Claude 4.5, AI Biology and World Models

1 hour ago 2

30-Hour AI Coding Marathon, Neural Transparency Breakthrough, and DORA's AI Shift

Anthropic had a busy week. While one team was shipping Claude Sonnet 4.5 - which can apparently code autonomously for 30 hours, purchase domain names, and run security audits - another team was performing brain surgery on their models to figure out how they actually work.

Latest News

Anthropic launches Claude Sonnet 4.5, its best AI model for coding

The quote that made me drop everything and give it a try: an executive described seeing "Claude Sonnet 4.5 code autonomously for up to 30 hours during early trials with some enterprise customers. In that time, he watched the AI model not only build an application, but stand up database services, purchase domain names, and perform a SOC 2 audit to make sure the product was secure."

Source: Anthropic Announcement | Techcrunch Article

⚡ Quick Commits

Tracing the thoughts of a large language model

What is AI Biology? How is Claude multilingual? Does Claude plan its rhymes? It's fascinating that just like Quantum Physics, we can use LLMs yet fail to understand how they work on a deeper level. Anthropic's new "AI microscope" research takes us closer to that understanding.

AI Biology means tracing the actual computational "circuits" and thought patterns inside models - like neuroscience for AI. Key findings: Claude thinks in a universal conceptual language before translating to specific languages, plans rhymes multiple words ahead, and runs parallel maths strategies it can't even explain.

Most striking: researchers caught it "bullshitting" - generating plausible reasoning without actual calculation. They can now trace when Claude's genuinely thinking vs making things up. Still early days (only captures a fraction of computation), but it's our first real look at how LLMs actually work inside.

Introducing ChatGPT Pulse

OpenAI's play to own your morning routine before you check email or socials.
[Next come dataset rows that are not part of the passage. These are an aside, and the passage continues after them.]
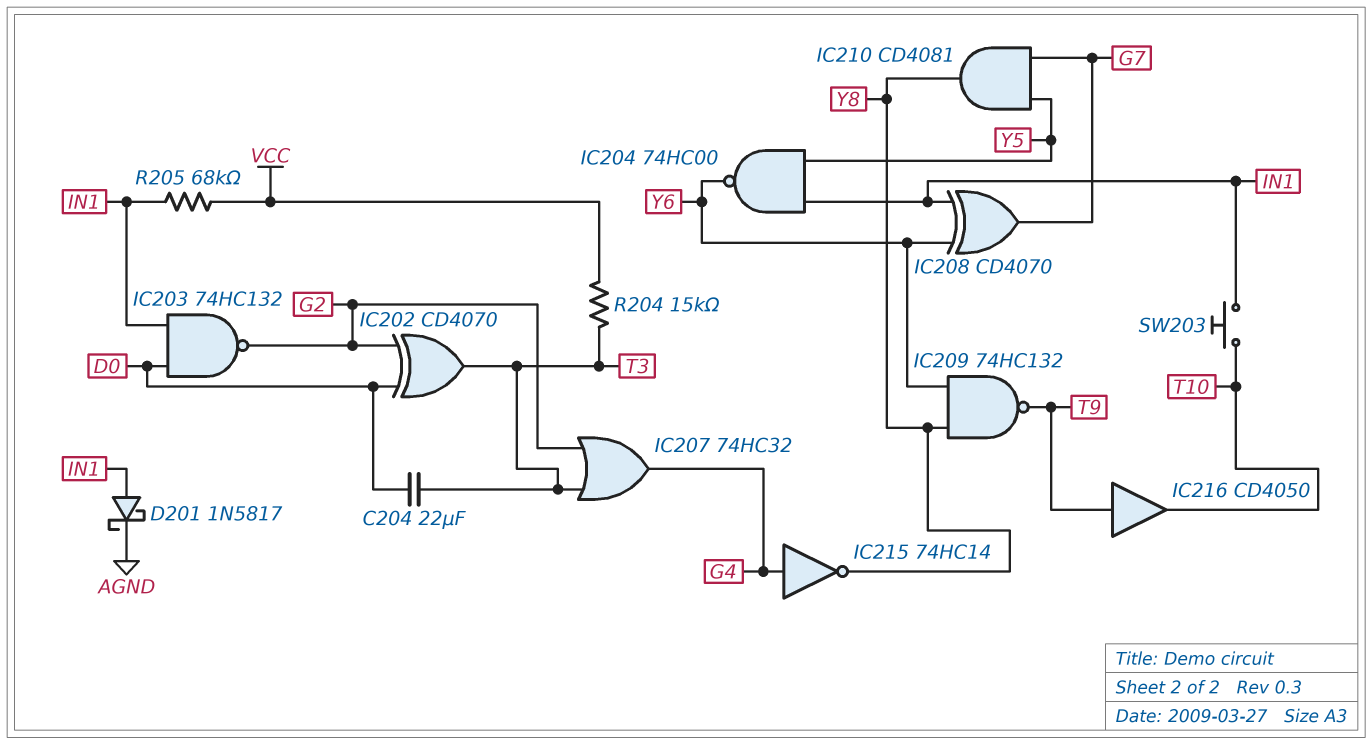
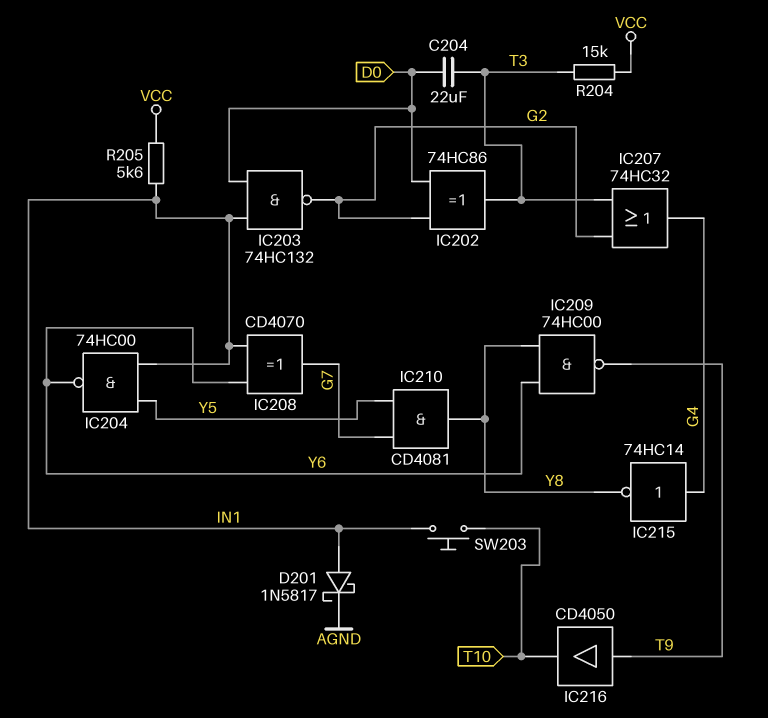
IC202: XOR CD4070 (in D0, in G2, out T3) -> XOR 74HC86 (in D0, in G2, out T3)
IC209: NAND 74HC132 (in Y6, in Y8, out T9) -> NAND 74HC00 (in Y6, in Y8, out T9)
R205: 68k (IN1, VCC) -> 5.6k (IN1, VCC)

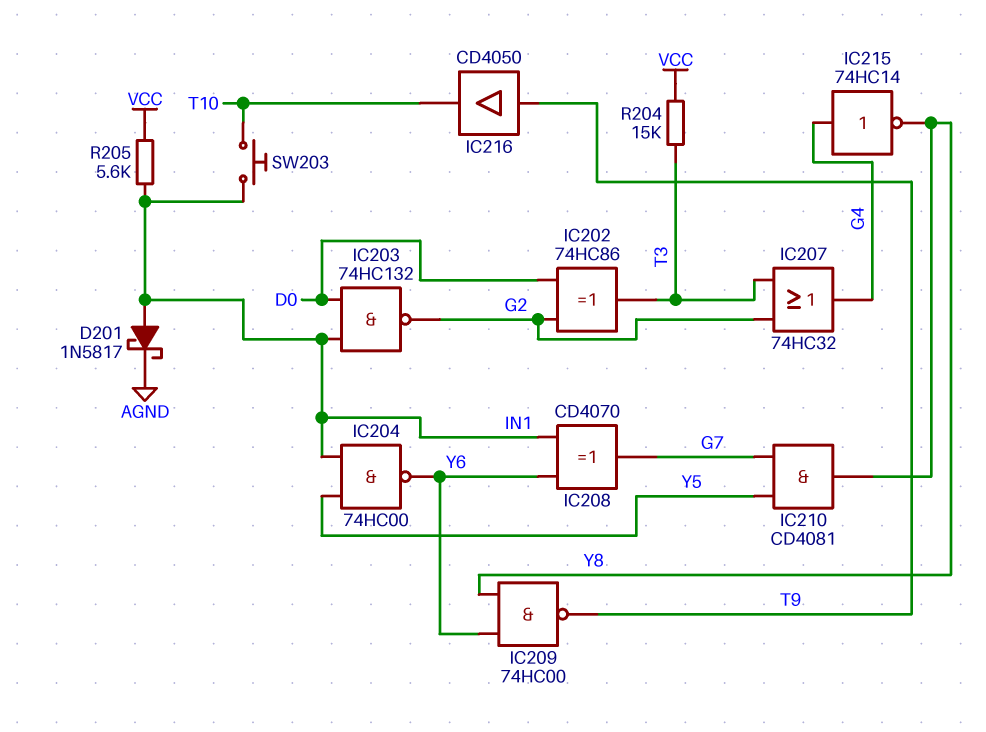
C204: 22uF (D0, T3) -> none

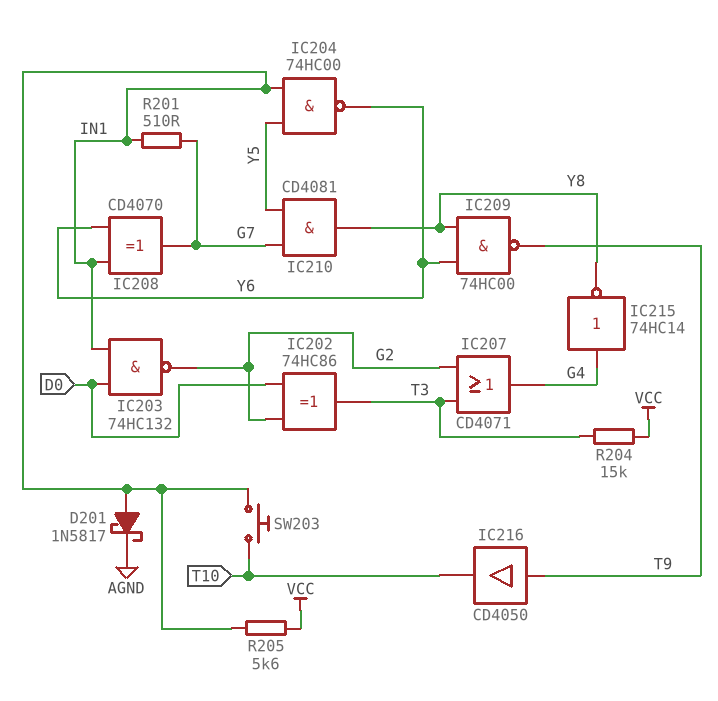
IC207: OR 74HC32 (in G2, in T3, out G4) -> OR CD4071 (in G2, in T3, out G4)
R201: none -> 510 (G7, IN1)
ChatGPT Pulse just launched as a preview for Pro users ($200/month) on mobile, where ChatGPT proactively does overnight research to deliver personalised morning updates.

The real question: Would I pay $200/month to get Pulse? No. By itself it is a small feature that should not make anyone switch or sign up. Wait until it's available for Plus or free users.

The 2025 DORA Report - An engineering leadership perspective

I think this quote by Chris Westerhold is spot on:

"The real value of an engineer is no longer just in writing code. It's in prompt engineering, solution architecture and validating AI-generated outputs. When an organization’s structure and processes don’t support this shift, AI simply becomes a faster way to create chaos."

Read full DORA Report

🎬 Why Startups Win In The AI Era - Aaron Levie

Great talk with Box CEO Aaron Levie at AI Startup School. He talks about early days of Box, finding the next “nouns and verbs” for startups, adjusting business model to stop charging per seat and start charging per unit of work due to AI and much more. Well worth watching.

☑️ Reality Checks

11 famous AI disasters

Real examples of AI failures and their consequences. From IBM Watson's oncology flop to Zillow's $500M algorithmic housing disaster, these cautionary tales remind us that AI isn't magic - it's a tool that can fail spectacularly when deployed without proper understanding or oversight.